Kervella (1947:§840) donne sklavach, bugaleach, skolach, luc'hach, koadach, moc'hach, evach, livach, liñvach, mogach.

Trépos (2001:75) donne meskaj 'mélange', evaj 'boisson'.

Favereau (1997:§147) donne debraj 'mangeaille', drogach 'drogue', edaj 'céréales (à déjeuner)', flikaj 'flicaille', pestaj 'peste (fig.)'.


Morphologie

allomorphe en -ad-

(2) an defotadou beb sizun: sukr, holen, kafe …
le pfx.faut.N.PL chaque semaine sucre sel café
'les produits de nécessité hebdomadaires : sucre, sel, café… '
Léonard (Plouzane), Briant-Cadiou (1998:13)


productivité et variation dialectale

Thibault (1914:433) remarque un usage très large de ce suffixe en vannetais pré-moderne.
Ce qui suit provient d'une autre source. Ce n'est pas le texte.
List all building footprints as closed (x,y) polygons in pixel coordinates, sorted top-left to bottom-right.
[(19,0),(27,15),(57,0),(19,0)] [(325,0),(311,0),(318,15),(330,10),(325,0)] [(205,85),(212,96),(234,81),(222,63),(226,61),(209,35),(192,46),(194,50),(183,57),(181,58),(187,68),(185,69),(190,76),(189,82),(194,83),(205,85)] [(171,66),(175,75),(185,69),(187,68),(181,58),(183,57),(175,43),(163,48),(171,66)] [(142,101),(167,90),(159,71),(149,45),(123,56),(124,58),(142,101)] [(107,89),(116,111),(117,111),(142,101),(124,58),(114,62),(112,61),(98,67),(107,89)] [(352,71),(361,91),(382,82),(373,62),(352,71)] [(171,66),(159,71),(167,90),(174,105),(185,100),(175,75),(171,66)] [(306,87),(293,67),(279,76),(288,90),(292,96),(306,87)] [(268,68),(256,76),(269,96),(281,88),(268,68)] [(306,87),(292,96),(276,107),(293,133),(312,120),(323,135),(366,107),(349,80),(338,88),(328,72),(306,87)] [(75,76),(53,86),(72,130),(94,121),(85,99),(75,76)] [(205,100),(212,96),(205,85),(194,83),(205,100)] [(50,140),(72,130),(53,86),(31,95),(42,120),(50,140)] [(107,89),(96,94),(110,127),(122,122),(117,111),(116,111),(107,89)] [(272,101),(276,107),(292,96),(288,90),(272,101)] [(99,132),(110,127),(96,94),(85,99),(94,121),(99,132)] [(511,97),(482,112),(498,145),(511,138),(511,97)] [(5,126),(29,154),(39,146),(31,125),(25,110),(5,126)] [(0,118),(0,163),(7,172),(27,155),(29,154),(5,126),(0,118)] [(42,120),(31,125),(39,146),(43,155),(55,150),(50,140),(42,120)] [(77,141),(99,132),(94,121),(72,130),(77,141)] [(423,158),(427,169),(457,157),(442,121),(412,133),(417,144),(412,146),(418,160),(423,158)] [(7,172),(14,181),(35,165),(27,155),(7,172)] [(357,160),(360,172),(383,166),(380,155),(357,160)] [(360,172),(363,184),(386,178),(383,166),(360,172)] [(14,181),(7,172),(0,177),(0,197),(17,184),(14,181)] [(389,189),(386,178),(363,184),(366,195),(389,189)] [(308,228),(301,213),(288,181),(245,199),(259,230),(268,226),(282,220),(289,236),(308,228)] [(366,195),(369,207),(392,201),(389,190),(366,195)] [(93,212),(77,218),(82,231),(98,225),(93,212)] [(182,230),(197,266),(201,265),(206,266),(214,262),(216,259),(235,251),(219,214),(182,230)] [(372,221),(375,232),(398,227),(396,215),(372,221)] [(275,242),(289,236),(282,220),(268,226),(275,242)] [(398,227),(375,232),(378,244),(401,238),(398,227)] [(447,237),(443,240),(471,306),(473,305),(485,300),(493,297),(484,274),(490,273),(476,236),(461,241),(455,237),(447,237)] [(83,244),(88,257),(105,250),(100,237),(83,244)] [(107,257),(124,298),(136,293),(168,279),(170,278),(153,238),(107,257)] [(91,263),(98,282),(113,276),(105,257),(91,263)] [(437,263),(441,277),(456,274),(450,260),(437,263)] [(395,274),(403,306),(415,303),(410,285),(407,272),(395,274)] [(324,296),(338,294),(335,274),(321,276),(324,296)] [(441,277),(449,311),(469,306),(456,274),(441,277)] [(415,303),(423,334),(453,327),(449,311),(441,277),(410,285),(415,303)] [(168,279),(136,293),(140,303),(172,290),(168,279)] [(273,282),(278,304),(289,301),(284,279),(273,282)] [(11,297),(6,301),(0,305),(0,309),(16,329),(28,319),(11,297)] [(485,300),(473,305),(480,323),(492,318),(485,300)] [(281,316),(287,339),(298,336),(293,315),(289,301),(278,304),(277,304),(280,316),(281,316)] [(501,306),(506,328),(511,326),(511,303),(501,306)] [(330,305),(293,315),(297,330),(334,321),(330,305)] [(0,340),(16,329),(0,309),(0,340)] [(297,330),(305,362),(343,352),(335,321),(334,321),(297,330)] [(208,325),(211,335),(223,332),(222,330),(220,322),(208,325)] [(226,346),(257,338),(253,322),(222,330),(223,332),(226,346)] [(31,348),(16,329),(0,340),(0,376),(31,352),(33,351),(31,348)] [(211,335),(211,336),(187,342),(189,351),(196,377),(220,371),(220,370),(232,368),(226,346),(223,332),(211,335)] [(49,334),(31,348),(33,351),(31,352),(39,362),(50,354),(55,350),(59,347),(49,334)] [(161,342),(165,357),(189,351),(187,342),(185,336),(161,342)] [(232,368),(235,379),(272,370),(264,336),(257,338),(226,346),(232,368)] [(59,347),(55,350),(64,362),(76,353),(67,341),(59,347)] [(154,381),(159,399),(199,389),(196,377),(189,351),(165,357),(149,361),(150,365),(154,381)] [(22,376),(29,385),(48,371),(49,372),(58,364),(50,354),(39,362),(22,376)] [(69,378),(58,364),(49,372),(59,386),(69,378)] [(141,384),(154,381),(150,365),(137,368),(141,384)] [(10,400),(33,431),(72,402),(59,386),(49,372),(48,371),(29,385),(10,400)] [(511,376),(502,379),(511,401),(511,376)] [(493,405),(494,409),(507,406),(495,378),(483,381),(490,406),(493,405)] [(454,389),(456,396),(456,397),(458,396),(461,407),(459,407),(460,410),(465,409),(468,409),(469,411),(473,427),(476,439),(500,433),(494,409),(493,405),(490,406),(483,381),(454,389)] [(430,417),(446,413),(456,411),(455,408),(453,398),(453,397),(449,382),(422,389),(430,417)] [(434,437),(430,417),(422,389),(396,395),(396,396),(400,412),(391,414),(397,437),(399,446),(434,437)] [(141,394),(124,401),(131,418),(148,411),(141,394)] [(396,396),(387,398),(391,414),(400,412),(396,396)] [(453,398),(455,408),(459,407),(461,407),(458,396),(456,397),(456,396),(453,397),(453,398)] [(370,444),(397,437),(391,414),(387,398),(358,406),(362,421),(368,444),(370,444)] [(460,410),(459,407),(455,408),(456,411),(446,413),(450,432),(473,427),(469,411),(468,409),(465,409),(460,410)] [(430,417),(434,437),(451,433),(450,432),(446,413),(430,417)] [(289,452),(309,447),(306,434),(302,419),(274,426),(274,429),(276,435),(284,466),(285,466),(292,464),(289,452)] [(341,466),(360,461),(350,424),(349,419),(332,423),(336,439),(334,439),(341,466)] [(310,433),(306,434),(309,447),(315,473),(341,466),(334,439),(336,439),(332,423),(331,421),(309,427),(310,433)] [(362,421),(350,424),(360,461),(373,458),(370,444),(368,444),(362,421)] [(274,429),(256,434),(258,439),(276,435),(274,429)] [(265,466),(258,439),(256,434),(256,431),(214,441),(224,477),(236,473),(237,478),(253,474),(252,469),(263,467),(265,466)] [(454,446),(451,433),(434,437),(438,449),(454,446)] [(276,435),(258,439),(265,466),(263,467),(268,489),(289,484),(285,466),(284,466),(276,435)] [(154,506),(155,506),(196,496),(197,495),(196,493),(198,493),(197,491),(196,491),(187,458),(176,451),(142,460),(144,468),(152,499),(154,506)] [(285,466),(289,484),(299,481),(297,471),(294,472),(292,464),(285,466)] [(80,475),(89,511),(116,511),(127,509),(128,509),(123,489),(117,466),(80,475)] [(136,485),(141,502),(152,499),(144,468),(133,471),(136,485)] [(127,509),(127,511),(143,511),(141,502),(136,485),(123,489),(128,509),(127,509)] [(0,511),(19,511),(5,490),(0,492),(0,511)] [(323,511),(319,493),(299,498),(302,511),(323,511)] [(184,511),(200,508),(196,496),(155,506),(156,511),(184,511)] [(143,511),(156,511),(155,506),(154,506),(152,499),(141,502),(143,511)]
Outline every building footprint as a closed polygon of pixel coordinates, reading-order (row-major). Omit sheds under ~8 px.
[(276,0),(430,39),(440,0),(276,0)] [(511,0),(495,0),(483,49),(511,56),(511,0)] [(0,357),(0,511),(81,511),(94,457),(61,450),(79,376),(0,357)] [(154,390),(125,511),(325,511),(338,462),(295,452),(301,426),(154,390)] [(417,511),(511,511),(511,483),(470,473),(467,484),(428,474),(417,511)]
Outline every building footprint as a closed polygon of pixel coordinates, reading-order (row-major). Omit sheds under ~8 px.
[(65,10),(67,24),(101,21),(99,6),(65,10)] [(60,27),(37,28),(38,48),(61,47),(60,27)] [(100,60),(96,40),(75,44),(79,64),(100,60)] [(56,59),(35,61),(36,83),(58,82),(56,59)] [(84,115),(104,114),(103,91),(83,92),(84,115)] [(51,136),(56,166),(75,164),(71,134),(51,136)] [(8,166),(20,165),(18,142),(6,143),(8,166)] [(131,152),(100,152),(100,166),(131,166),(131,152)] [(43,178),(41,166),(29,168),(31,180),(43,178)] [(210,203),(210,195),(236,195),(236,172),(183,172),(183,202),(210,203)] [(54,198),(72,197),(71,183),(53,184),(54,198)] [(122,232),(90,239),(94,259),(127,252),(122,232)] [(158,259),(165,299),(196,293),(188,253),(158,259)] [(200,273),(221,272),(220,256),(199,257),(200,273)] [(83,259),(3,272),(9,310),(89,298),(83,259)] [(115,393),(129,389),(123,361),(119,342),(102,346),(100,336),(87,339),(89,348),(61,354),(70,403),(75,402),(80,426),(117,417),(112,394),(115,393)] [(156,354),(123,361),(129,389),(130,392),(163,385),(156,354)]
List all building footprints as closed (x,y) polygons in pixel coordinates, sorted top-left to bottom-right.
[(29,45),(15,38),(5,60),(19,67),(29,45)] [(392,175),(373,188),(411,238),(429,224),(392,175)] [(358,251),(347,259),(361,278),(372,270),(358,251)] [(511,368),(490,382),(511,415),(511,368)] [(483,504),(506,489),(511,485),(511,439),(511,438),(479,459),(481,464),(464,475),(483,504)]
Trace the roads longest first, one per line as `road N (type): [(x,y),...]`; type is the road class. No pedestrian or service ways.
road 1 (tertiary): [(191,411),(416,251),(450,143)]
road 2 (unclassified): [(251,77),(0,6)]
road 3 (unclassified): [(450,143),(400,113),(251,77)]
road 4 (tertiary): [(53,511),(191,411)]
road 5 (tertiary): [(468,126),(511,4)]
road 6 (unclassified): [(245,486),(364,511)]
Il donne gwanaj 'charogne', salopriaj, chtronkaj 'tas de choses, gens malpropres', ifalaj ou difalas 'déchet'.


composition

On retrouve le suffixe -ach, -aj en composition avec -enn dans les finales en -achenn.


exocentricité

Le morphème -ach, -aj est exocentrique; il obtient un nom quelle que soit la catégorie de sa base.


Sur une base adjectivale, -ach, -aj obtient un nom.

(3) dister, 'insignifiant' => disterach, 'babiole, chose futile', Merser (2009)


(4) Tapet e oan bet en berraj.
pr.is R étais été en court.esse
'J'avais été prise de court.'
Trégorrois (Perros-Guirec), Konan (2017:'berraj')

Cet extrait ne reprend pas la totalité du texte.